Records shown:
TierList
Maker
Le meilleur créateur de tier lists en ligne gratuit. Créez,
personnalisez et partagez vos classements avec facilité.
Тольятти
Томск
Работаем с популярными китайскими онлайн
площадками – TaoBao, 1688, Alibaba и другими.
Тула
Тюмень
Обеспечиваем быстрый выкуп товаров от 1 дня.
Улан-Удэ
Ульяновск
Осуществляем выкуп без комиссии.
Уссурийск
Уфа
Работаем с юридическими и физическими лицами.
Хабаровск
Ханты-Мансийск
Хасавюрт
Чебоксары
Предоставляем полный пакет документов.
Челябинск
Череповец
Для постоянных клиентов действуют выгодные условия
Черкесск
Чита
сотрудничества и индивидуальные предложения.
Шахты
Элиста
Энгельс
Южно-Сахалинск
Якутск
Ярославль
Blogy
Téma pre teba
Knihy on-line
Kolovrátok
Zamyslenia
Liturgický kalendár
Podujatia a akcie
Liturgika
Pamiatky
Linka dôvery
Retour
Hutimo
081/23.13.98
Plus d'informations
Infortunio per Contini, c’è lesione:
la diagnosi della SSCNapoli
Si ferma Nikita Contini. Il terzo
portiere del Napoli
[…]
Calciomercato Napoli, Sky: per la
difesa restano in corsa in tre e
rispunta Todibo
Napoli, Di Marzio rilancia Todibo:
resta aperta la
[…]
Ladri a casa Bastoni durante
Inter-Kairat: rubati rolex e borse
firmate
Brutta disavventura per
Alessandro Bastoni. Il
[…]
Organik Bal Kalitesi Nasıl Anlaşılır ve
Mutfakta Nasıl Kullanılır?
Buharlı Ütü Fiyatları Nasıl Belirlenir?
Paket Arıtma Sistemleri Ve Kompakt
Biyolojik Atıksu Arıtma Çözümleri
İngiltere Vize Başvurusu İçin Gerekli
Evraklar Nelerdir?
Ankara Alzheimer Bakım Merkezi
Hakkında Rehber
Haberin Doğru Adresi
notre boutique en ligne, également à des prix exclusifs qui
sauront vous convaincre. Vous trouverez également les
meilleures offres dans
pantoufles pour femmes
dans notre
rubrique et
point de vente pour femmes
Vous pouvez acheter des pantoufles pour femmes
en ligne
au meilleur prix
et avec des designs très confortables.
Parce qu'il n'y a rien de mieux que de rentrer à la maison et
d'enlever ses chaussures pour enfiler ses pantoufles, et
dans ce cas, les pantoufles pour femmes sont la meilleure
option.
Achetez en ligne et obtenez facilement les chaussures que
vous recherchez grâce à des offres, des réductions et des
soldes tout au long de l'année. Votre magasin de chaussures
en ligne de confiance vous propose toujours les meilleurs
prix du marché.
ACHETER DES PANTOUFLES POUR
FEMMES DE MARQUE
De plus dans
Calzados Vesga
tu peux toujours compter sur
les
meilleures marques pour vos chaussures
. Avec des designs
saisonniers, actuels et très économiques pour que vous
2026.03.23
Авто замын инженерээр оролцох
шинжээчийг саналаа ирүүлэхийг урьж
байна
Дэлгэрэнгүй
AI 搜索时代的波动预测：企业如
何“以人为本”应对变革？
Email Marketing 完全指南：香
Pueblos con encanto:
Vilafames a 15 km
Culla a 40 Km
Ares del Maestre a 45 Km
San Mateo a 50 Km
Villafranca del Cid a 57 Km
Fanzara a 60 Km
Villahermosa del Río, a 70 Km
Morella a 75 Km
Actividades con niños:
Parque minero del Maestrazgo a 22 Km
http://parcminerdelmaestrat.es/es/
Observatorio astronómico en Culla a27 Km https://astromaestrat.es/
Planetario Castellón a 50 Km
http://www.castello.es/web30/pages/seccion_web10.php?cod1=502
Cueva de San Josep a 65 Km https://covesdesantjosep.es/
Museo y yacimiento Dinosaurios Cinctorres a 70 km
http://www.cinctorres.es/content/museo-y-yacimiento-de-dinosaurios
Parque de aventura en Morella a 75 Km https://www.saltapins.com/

Directive: Going through the entries above, count the lines that include "designs" and state only the result.

Reply to the exercise: 2